Content starts

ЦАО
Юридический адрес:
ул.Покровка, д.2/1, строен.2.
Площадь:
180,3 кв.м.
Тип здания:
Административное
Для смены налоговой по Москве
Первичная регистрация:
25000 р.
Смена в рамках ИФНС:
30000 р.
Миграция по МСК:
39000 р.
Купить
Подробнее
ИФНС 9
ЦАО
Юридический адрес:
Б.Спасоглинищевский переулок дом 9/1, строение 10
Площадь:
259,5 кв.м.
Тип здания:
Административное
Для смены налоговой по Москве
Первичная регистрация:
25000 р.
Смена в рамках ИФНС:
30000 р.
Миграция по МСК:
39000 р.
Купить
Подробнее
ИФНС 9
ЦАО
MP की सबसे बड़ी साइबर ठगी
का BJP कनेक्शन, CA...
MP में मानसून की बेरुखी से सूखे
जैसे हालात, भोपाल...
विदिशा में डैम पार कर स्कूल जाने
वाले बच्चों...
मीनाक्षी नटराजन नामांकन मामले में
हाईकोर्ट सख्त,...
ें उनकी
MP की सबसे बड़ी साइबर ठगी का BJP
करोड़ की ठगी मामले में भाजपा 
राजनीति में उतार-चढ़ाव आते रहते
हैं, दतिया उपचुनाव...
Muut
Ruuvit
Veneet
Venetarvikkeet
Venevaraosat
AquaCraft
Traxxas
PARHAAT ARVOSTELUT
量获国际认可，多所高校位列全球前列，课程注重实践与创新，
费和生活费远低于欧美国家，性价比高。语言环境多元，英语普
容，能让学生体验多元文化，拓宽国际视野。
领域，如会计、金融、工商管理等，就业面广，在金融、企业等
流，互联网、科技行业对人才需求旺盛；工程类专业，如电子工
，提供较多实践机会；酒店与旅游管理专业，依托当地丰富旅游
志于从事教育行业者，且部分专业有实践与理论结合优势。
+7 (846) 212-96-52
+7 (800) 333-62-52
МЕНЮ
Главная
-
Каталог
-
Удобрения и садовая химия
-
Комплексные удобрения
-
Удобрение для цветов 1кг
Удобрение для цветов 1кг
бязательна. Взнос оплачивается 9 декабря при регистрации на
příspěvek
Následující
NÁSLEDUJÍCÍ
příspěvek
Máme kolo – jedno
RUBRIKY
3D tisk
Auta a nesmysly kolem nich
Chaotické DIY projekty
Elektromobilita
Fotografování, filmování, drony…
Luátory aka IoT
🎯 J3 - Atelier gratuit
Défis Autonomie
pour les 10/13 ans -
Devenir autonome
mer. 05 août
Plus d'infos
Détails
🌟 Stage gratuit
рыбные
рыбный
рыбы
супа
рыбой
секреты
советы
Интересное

Content ends

Copy out all of the lines above word for word, keeping each one on its own line and in the same order.

ЦАО
Юридический адрес:
ул.Покровка, д.2/1, строен.2.
Площадь:
180,3 кв.м.
Тип здания:
Административное
Для смены налоговой по Москве
Первичная регистрация:
25000 р.
Смена в рамках ИФНС:
30000 р.
Миграция по МСК:
39000 р.
Купить
Подробнее
ИФНС 9
ЦАО
Юридический адрес:
Б.Спасоглинищевский переулок дом 9/1, строение 10
Площадь:
259,5 кв.м.
Тип здания:
Административное
Для смены налоговой по Москве
Первичная регистрация:
25000 р.
Смена в рамках ИФНС:
30000 р.
Миграция по МСК:
39000 р.
Купить
Подробнее
ИФНС 9
ЦАО
MP की सबसे बड़ी साइबर ठगी
का BJP कनेक्शन, CA...
MP में मानसून की बेरुखी से सूखे
जैसे हालात, भोपाल...
विदिशा में डैम पार कर स्कूल जाने
वाले बच्चों...
मीनाक्षी नटराजन नामांकन मामले में
हाईकोर्ट सख्त,...
ें उनकी
MP की सबसे बड़ी साइबर ठगी का BJP
करोड़ की ठगी मामले में भाजपा 
राजनीति में उतार-चढ़ाव आते रहते
हैं, दतिया उपचुनाव...
Muut
Ruuvit
Veneet
Venetarvikkeet
Venevaraosat
AquaCraft
Traxxas
PARHAAT ARVOSTELUT
量获国际认可，多所高校位列全球前列，课程注重实践与创新，
费和生活费远低于欧美国家，性价比高。语言环境多元，英语普
容，能让学生体验多元文化，拓宽国际视野。
领域，如会计、金融、工商管理等，就业面广，在金融、企业等
流，互联网、科技行业对人才需求旺盛；工程类专业，如电子工
，提供较多实践机会；酒店与旅游管理专业，依托当地丰富旅游
志于从事教育行业者，且部分专业有实践与理论结合优势。
+7 (846) 212-96-52
+7 (800) 333-62-52
МЕНЮ
Главная
-
Каталог
-
Удобрения и садовая химия
-
Комплексные удобрения
-
Удобрение для цветов 1кг
Удобрение для цветов 1кг
бязательна. Взнос оплачивается 9 декабря при регистрации на
příspěvek
Následující
NÁSLEDUJÍCÍ
příspěvek
Máme kolo – jedno
RUBRIKY
3D tisk
Auta a nesmysly kolem nich
Chaotické DIY projekty
Elektromobilita
Fotografování, filmování, drony…
Luátory aka IoT
🎯 J3 - Atelier gratuit
Défis Autonomie
pour les 10/13 ans -
Devenir autonome
mer. 05 août
Plus d'infos
Détails
🌟 Stage gratuit
рыбные
рыбный
рыбы
супа
рыбой
секреты
советы
Интересное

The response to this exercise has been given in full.